Duality Trap: Emergencies
This last week my refrigerator
broke down. It was rather old so I knew I would eventually be
replacing it. Of course, the previous week when it had been working
my pantry had been bare. So, I had gone out and bought over $100
worth of groceries, much of it seafood, and had just finished
congratulating myself on my fine purchases when the next day
the refrigerator died.
I watch my objective imagery very
closely. I think of it as the abstract symbols of how I am creating
my life. If I create a happening that is bound to get my attention,
I spend a bit of time musing on how I created it and why. This
time, I decided to ignore it and offered myself the justification
that the refrigerator was old. Of course, it would eventually
break down!
So, then my furnace refused to
start. It was at this point that I became furious. The refrigerator
hadn't bothered me, so now I was going to create the furnace
not working? That furnace was new! It should have been working!
It was still warrantied. It had no excuse for creating this emergency
situation and I wholeheartedly resented it.
Just because we are masters of
our reality and understand that we create our reality does not
mean that we have learned to appreciate every instance of our
creations! Nor that we are always paying attention! I have been
working on this aspect of appreciation for quite some time but
I was
telling
myself:
"I'm
tired and
I've been doing this for a long time. So, now I feel like being
mad."
So, I got mad.
I didn't pay attention to the fact
that time paid a key role in the manifestation of my stress.
The creations were all about time, a subject I was keenly exploring
at the time with a friend. Clearly, if time didn't exist, the
food would not be subejct to spoilage because it would not age.
Clearly, I would not be tired having practiced appreciation for
quite some time because I couldn't experience a lack of energy
or motivation in a space where time was not an issue. And clearly,
the irritation would not have gotten to the point of anger if
time hadn't marched on leaving me cold and hungry.
It appeared to me at the time of
these happenings, that the longer it took to fix something the
more unacceptable it became. Instead of accepting the situation,
I became increasingly aggravated. It became apparent to me that
time had not changed a single thing about my reality. I had changed
my reality through my perception of time. Time is my enemy, in
emergency situations. That's what I believe. Time is unchangeable
and it just runs away without letting me catch up. I loose my
breath. I loose my cool! Literally, I created that by shutting
down my refrigerator! And then, I went one step further and decided
not to let things heat up as well. In imagery, I had stopped
time.

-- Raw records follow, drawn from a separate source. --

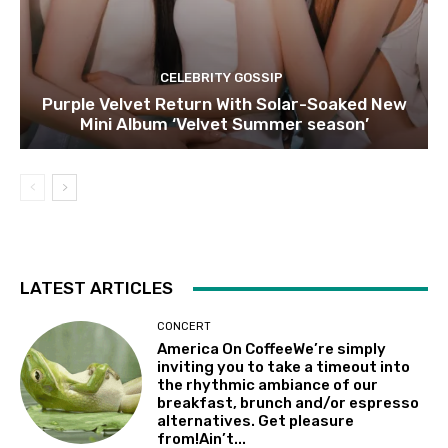
CELEBRITY GOSSIP
Purple Velvet Return With Solar-Soaked New
Mini Album ‘Velvet Summer season’
LATEST ARTICLES
CONCERT
America On CoffeeWe’re simply
inviting you to take a timeout into
the rhythmic ambiance of our
breakfast, brunch and/or espresso
alternatives. Get pleasure
from!Ain’t...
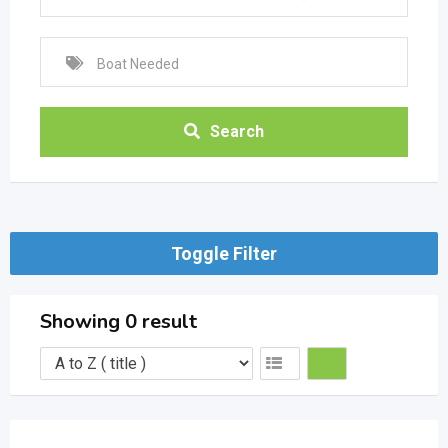
Search
Toggle Filter
Showing 0 result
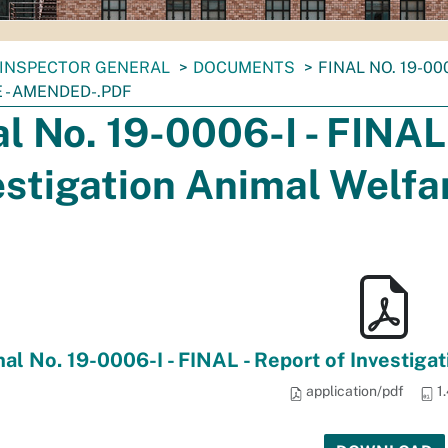
INSPECTOR GENERAL
DOCUMENTS
FINAL NO. 19-00
 - AMENDED-.PDF
al No. 19-0006-I - FINAL 
estigation Animal Welf
nal No. 19-0006-I - FINAL - Report of Investig
application/pdf
1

Obviously, I was desiring to slow down.
It was interesting to me that this
occurred as I have taken on a variety of extra work and projects.
I have begun to race away without realizing that I actually prefer
a very quiet and calm life. I became motivated by this experience
to look into ways people in the past had dealt with the issue
of food spoilage and I found information on root cellars. From
there, I explored other areas of home construction and maintenance,
and issue that has been plaguing me this last year, and realized
that I no longer align with a modern way of life. I want an earth-friendly
and slower pace in my life. I want a sane life where I create
a natural flow in time for my desires instead of cultural
time creating demands on me. This was definitely something worth
paying attention to and creating consciously. I could now appreciate
the creation of my emergencies and see them what they truly represent:
a shift in consciousness and an expression of my beliefs about
time. This gives me the opportunity to address those beliefs
and through acceptance neutralize their effect on me. It also
brings me back to a point of power where I realize that I create
time and I change my reality through my perception of it.